IndicMT Eval: A Dataset to Meta-Evaluate Machine Translation Metrics for Indian Languages

  • Ananya Sai B ,
  • Tanay Dixit ,
  • Vignesh Nagarajan ,
  • Anoop Kunchukuttan ,
  • Pratyush Kumar ,
  • Mitesh M. Khapra ,
  • Raj Dabre

ACL 2023 |

The rapid growth of machine translation (MT) systems has necessitated comprehensive studies to meta-evaluate evaluation metrics being used, which enables a better selection of metrics that best reflect MT quality. Unfortunately, most of the research focuses on high-resource languages, mainly English, the observations for which may not always apply to other languages. Indian languages, having over a billion speakers, are linguistically different from English, and to date, there has not been a systematic study of evaluating MT systems from English into Indian languages.

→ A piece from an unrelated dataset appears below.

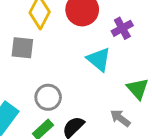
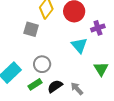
gray arrow: (120, 118) -> (77, 89), moved

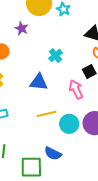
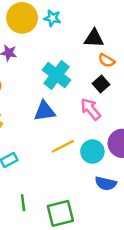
cyan cross: (55, 56) -> (57, 75), size x1.6
blue semicircle: (53, 154) -> (106, 183), moved

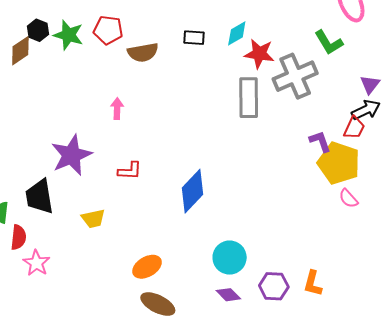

In this paper, we fill this gap by creating an MQM dataset consisting of 7000 fine-grained annotations, spanning 5 Indian languages and 7 MT systems, and use it to establish correlations between annotator scores and scores obtained using existing automatic metrics. Our results show that pre-trained metrics, such as COMET, have the highest correlations with annotator scores. Additionally, we find that the metrics do not adequately capture fluency-based errors in Indian languages, and there is a need to develop metrics focused on Indian languages. We hope that our dataset and analysis will help promote further research in this area.